Page excerpt:
· · · ·
From 2000 to 2009, physicians and medical examiners noted dementia as a contributing factor on approximately 5% of death certificates. However, previous comparisons of vital statistics to other sources have indicated that dementia is markedly underreported as a cause of death, said University Professor Eileen Crimmins, holder of the AARP Chair in Gerontology and senior author of the study. Deaths attributed to dementia and other cognitive impairment may be vastly undercounted in the U.S., according to a new USC Leonard Davis School of Gerontology-led study conducted with researchers from Boston University and the University of Pennsylvania.
Crimmins and colleagues followed more than 7300 participants in the Health and Retirement Study (HRS), a large, nationally representative longitudinal study of older adults, who were between the ages of 70 and 99 during the study period. Participants were evaluated for dementia, including Alzheimer's disease, as well as cognitive impairment not related to a dementia diagnosis, which can later develop into dementia in some individuals.
An estimated 5.6 million Americans older than 65 have some form of dementia, of which Alzheimer's disease makes up 80% of cases. In 2017, Alzheimer's and related dementia was the third leading cause of death in the U.S., appearing as an underlying cause of death on nearly 262,000 death certificates.
Understanding what people die of is essential for priority setting and resource allocation," said Andrew Stokes, the study's first author and assistant professor of global health at BUSPH.
"In the case of dementia, there are numerous challenges to obtaining accurate death counts, including stigma and lack of routine testing for dementia in primary care," he said. "Our results indicate that the mortality burden of dementia may be greater than recognized, highlighting the importance of expanding dementia prevention and care."
Dementia-related death higher than reported
When analyzing health histories of the participants who died, 13.6% of deaths were attributable to dementia - more than 2.7 times the rate reported on death certificates from 2000 to 2009.
Underreporting of dementia on death certificates may happen for various reasons, Crimmins explained. Individuals with Alzheimer's or another form of dementia often have multiple health conditions that make identifying underlying causes of death more difficult, and medical certifiers may not be aware of an individual's dementia diagnosis. In addition, cognitive impairment may hamper the person's ability to report symptoms and receive a diagnosis in the first place.
· · · ·
Data shown:

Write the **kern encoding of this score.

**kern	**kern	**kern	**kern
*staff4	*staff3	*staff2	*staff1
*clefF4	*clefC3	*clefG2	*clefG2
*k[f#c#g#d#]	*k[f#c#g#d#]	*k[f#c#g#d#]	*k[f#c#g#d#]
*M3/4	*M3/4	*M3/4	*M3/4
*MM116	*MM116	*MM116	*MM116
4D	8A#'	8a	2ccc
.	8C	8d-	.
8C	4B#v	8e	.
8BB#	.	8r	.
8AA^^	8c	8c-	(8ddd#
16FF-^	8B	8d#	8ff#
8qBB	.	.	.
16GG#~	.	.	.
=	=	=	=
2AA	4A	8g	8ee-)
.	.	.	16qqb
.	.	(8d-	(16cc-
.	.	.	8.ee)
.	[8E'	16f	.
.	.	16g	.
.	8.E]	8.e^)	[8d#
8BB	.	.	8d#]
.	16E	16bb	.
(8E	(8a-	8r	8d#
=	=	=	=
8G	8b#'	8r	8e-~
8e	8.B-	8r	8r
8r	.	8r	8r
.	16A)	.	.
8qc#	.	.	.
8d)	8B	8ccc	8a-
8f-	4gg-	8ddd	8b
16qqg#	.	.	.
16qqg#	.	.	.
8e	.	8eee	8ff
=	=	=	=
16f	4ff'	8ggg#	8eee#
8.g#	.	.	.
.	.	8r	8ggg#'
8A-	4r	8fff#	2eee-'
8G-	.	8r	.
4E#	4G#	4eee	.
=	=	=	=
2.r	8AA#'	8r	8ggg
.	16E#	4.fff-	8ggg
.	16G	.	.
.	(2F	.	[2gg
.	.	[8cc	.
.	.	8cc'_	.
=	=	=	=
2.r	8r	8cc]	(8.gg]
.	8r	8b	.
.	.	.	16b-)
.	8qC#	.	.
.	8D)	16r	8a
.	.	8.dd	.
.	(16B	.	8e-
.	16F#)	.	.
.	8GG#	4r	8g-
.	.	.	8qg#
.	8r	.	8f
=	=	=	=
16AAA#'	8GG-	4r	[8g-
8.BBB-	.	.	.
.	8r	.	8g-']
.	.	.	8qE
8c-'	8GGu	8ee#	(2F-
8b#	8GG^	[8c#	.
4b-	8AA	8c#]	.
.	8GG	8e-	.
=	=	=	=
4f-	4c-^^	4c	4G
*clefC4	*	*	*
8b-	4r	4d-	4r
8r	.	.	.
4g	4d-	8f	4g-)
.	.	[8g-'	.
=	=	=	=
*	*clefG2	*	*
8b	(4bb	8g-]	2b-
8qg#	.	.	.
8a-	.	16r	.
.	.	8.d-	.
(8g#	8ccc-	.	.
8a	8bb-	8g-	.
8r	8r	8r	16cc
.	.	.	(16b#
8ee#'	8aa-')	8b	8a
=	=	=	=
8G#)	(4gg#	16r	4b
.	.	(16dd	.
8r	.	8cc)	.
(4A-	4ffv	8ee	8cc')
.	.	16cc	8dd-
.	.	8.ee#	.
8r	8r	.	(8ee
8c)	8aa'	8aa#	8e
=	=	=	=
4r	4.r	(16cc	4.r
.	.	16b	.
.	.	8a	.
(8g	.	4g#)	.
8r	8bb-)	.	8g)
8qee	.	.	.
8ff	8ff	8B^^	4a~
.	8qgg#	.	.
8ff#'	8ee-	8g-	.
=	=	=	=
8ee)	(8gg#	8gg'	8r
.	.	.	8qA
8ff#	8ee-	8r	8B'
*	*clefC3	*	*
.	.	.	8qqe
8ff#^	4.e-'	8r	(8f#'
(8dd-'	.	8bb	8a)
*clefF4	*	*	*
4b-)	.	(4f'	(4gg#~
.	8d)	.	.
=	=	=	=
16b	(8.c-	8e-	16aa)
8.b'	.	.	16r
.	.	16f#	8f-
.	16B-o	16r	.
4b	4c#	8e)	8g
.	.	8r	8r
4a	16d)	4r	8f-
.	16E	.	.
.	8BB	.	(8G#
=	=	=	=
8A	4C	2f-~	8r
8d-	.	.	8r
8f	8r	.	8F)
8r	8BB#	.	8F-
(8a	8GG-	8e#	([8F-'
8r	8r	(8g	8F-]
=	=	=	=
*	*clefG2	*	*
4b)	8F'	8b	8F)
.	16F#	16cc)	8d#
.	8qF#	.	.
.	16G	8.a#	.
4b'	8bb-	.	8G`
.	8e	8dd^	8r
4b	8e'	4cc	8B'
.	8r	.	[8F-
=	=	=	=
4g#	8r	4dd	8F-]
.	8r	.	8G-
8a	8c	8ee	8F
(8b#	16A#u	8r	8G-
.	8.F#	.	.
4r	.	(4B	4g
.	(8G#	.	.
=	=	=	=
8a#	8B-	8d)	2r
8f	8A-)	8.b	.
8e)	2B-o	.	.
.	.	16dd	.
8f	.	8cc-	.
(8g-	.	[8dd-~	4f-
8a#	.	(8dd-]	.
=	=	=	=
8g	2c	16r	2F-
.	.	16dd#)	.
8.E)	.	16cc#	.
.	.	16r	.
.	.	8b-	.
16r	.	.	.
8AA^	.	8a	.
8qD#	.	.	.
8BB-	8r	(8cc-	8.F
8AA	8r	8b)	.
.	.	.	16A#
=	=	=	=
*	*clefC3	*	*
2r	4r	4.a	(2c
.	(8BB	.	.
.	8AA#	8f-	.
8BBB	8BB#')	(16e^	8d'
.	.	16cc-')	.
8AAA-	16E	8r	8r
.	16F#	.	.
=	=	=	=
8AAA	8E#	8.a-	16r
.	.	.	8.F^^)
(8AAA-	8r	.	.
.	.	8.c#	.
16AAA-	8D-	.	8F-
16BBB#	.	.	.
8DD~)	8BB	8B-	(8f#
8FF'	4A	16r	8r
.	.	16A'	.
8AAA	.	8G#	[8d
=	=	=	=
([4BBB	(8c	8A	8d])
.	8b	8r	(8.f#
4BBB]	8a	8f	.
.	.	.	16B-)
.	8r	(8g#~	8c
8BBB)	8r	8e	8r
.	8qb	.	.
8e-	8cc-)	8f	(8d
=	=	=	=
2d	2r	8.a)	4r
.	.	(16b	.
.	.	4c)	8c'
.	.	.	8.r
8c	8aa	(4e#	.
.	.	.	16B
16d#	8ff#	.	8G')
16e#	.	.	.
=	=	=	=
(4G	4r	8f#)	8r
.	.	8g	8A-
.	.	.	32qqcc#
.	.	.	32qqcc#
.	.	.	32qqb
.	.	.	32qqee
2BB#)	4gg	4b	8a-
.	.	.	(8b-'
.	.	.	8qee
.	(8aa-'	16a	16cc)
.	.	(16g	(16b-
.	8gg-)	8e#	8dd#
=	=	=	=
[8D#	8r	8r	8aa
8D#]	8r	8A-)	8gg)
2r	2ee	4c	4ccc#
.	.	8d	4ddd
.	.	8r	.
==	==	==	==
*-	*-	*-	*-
· · · ·
What is expected:
Repeat the passage of the dementia death-count article between "Understanding what people" and "health at BUSPH.", inclusive, word for word.

Exercise response:
Understanding what people die of is essential for priority setting and resource allocation," said Andrew Stokes, the study's first author and assistant professor of global health at BUSPH.